I would so buy a slide rule slide whitsle. it's like an analog Microsoft Sam.

Could the "Toilet Flush Situation Indicator" be a Jersey Shore 'collabo'?

The Indication rides in the middle seat in the back.

Yo but he ain't no bitch

i think teodor is very happy about his invention.

Thanks to The Wire, whenever I hear the phrase, "the game" I assume someone is going to get shot for drug dealing political reasons.

hey everyone let's start an assetbar swingers club

also, for you guys on here, let's experiment with anal sex. If you're worried that you're not into gay stuff, don't worry -- by definition I don't think that a couple of straight guys poking each other can qualify as gay. Especially if a heavy duty 1.5 mm thick rubber glove is adapted for use as a condom. Ya know.. that will kind of make it less intimate... I think it's the intimacy of the whole concept that might bother some people. You could even use a hole in wall too for extra distance.
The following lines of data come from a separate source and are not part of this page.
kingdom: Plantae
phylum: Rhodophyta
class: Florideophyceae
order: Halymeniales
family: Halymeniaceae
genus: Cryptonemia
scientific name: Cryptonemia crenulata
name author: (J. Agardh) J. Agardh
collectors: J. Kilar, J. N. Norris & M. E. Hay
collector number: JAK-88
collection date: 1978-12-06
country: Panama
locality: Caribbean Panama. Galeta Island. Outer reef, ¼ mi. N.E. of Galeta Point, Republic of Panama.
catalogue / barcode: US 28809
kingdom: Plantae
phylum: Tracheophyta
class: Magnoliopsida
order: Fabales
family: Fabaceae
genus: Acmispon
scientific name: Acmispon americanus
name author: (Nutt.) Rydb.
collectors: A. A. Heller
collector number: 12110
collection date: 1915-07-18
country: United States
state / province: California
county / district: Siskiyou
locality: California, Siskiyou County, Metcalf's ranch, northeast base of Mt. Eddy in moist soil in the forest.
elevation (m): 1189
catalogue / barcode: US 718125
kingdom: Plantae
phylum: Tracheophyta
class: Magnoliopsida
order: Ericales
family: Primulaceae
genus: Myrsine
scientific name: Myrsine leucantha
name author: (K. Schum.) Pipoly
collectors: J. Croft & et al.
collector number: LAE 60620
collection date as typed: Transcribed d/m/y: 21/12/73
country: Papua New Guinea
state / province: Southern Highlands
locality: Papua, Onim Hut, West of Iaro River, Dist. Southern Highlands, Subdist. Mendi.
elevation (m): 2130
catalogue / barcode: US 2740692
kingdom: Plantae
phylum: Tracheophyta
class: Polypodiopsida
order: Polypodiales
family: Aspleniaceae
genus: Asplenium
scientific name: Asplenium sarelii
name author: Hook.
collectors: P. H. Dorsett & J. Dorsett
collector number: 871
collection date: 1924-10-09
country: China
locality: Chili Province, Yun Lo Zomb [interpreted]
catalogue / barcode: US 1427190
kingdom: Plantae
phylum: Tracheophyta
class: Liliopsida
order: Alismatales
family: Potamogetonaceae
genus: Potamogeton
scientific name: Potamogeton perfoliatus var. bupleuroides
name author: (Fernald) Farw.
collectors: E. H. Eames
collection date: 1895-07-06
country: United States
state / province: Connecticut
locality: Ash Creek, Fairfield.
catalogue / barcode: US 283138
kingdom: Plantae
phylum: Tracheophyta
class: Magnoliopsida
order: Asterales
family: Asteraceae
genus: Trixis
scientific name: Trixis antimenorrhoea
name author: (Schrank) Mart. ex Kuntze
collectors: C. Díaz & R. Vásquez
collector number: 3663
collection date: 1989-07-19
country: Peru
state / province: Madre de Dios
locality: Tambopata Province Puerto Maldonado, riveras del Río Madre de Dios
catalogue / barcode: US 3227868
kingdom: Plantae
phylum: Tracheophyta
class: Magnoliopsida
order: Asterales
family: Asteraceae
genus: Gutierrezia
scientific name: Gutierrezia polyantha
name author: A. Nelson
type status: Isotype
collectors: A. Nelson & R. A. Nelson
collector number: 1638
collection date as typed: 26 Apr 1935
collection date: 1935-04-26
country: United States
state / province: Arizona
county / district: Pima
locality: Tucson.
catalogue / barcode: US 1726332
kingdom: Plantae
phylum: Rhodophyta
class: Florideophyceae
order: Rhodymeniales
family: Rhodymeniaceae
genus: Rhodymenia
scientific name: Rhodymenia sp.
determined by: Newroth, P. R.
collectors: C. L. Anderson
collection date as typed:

Combine the rubber glove condom with tons of lube and I think it will be fairly straight forward. no pun intended.

As for you women on here, you can fuck each other if you like, but everyone knows that women are genetically 50% lesbian anyway, so, lezzing out ain't going to impress no one.

Well... Dude love's not really my thing, but I think I could make it work for me under a really specific set of conditions. Basically, if I was pretending to be disgraced Tory MP and talking head Neil Hamilton, and I was having sex with a man pretending to be Granville from Open All Hours, then I could imagine that working for me. Also, I would have to be pretty drunk. Get back to me about this. I'm not sure where I stand on this one yet.

Yes to this

The Ass-Sweat-Bar: Now with 43% more aching wood!
Come for the bonin', stay for the moanin' (TM)

fuck and yes! eternal chubbies toward the clever lady.

hey whoever it is that makes assetbarista,

that shit needs to put a little ad at the end of every post:

*posted with my assetbarista*

and also a link to download assetbarista.

people who are running assetbarista would not see the ads because it would filter the ad out for them.


*yawn*

"ethno-mentional" was pretty inspired though. i'll prolly use it.

OK, I'll toss in my $0.02. Chris is a huge Woodehouse fan. I think he could approach the master's level, but he really needs to take a break from the comic medium and just write. Write the dang funny story and toss in the drawings for spice. It's easy to say that, but very, very difficult to do. One big problem is that society has changed so much since P. G.'s day. There just aren't the humorously pretentious types around like there were then. Those types were the mainstays of Woodehouse's comic technique. Pretentious, sure, but drably and stupidly so. Sure, you can lampoon them, and it'll get a chuckle or two, but gut-bustlingly funny? Nah. So, I sympathize. The man has the talent, but what to say, what to say?

Well, we'll see.

Oops.

oops?

I'm thinking just about everyone is humorously pretentious these days, myself included.

Wodehouse

I would not buy a big mac toilet flush indicator, I would however buy an electronic Todd that reminded me to stop for hammer time.

Ray has so many brainstorms, but this one is specifically labeled "private."